Tinder lets people see exactly who you swipe left or right on
“Major” vulnerabilities in the Tinder app can let people see exactly who you match with and swipe left or right on.
If the security flaws are exploited, an attacker could gather enough sensitive information to blackmail you, cyber security researchers say.
What’s more, they could also alter the appearance of profile pictures you see, and even switch them for “malicious content”.
The vulnerabilities were uncovered by cyber security firm Checkmarx, which describes them as “disturbing”.
It discovered that the Tinder app lacks basic HTTPS encryption for profile pictures, allowing anyone using the same Wi-Fi network as you to see the same profiles you come across on the app.
Checkmarx also found that different actions within the app produce specific patterns of bytes that are recognisable even in encrypted form.
A left swipe is represented as 278 bytes, a right swipe is 374 bytes and a match shows up as 581 bytes, the researchers say.
“We can simulate exactly what the user sees on his or her screen.

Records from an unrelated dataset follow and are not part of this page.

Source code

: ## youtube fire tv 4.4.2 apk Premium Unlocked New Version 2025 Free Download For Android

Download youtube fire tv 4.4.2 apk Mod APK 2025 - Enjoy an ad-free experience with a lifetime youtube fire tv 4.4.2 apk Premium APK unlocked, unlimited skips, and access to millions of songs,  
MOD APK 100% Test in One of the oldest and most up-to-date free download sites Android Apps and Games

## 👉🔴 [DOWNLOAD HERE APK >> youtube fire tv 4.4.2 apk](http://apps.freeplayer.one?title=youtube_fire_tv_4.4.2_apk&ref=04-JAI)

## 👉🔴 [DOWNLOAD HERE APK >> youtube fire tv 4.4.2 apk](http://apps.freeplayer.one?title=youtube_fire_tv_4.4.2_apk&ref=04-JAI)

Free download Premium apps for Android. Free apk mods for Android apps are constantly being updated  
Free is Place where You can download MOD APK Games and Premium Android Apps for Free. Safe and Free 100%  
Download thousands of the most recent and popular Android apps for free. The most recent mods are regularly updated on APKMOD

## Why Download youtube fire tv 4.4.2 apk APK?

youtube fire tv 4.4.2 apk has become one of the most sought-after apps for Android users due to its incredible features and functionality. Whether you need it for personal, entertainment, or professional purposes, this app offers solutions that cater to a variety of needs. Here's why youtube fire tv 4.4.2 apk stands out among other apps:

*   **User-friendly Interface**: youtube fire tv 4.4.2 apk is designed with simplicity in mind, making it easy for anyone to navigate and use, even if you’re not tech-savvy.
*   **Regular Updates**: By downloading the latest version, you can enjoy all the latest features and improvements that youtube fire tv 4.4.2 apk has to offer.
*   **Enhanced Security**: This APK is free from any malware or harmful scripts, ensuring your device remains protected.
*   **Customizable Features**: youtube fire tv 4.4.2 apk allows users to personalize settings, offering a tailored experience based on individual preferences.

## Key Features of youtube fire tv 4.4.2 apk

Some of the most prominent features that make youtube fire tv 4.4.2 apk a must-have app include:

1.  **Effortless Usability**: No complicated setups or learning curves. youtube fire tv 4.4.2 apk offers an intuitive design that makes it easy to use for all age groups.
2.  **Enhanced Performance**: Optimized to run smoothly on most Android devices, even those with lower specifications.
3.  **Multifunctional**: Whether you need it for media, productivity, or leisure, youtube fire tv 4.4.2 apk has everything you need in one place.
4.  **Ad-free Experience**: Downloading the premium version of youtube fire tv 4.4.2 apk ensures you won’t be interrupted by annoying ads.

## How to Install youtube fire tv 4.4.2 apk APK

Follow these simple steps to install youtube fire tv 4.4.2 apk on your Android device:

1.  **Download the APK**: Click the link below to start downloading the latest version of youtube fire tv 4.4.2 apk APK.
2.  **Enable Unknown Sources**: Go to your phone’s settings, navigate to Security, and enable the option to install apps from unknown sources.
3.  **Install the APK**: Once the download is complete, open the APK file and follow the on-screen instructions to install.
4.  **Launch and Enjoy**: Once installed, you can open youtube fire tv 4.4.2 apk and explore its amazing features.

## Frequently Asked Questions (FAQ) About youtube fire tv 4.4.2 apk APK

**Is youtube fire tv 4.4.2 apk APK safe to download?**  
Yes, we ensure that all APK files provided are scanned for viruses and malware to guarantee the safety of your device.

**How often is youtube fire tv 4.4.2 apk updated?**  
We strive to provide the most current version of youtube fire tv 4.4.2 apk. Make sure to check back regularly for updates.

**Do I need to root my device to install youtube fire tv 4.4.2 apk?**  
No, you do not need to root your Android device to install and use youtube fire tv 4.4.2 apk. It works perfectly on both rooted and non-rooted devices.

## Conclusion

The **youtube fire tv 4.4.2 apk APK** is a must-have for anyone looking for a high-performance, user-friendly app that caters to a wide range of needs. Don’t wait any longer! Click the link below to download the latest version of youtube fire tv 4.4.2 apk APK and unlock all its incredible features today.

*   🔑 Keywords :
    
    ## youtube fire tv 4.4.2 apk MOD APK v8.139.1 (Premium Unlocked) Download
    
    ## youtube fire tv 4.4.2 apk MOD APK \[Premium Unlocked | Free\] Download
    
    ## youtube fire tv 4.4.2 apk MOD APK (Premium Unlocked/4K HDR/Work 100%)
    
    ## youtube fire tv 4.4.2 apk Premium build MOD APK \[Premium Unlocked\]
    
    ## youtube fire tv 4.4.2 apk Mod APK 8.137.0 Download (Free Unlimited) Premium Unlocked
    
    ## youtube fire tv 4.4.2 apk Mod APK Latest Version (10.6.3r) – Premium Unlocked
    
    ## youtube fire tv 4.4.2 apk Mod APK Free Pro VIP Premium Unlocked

You know everything: what they’re doing, what their sexual preferences are, a lot of information,” Erez Yalon, Checkmarx’s manager of application security research, told Wired.
“It’s the combination of two simple vulnerabilities that create a major privacy issue.”
The researchers built an app, called Tinder Drift, which demonstrates just how much information an attacker could get their hands on, if they’re using the same Wi-Fi network as you.
“The vulnerabilities, found in both the app’s Android and iOS versions, allow an attacker using the same network as the user to monitor the user’s every move on the app,” the researchers wrote.
“It is also possible for an attacker to take control over the profile pictures the user sees, swapping them for inappropriate content, rogue advertising or other type of malicious content (as demonstrated in the research).
“While no credential theft and no immediate financial impact are involved in this process, an attacker targeting a vulnerable user can blackmail the victim, threatening to expose highly private information from the user’s Tinder profile and actions in the app.”
Checkmarx says it notified Tinder about its findings in November, but the company is yet to fix the issues.
The Independent has contacted Tinder for comment, and this article will be updated with its response.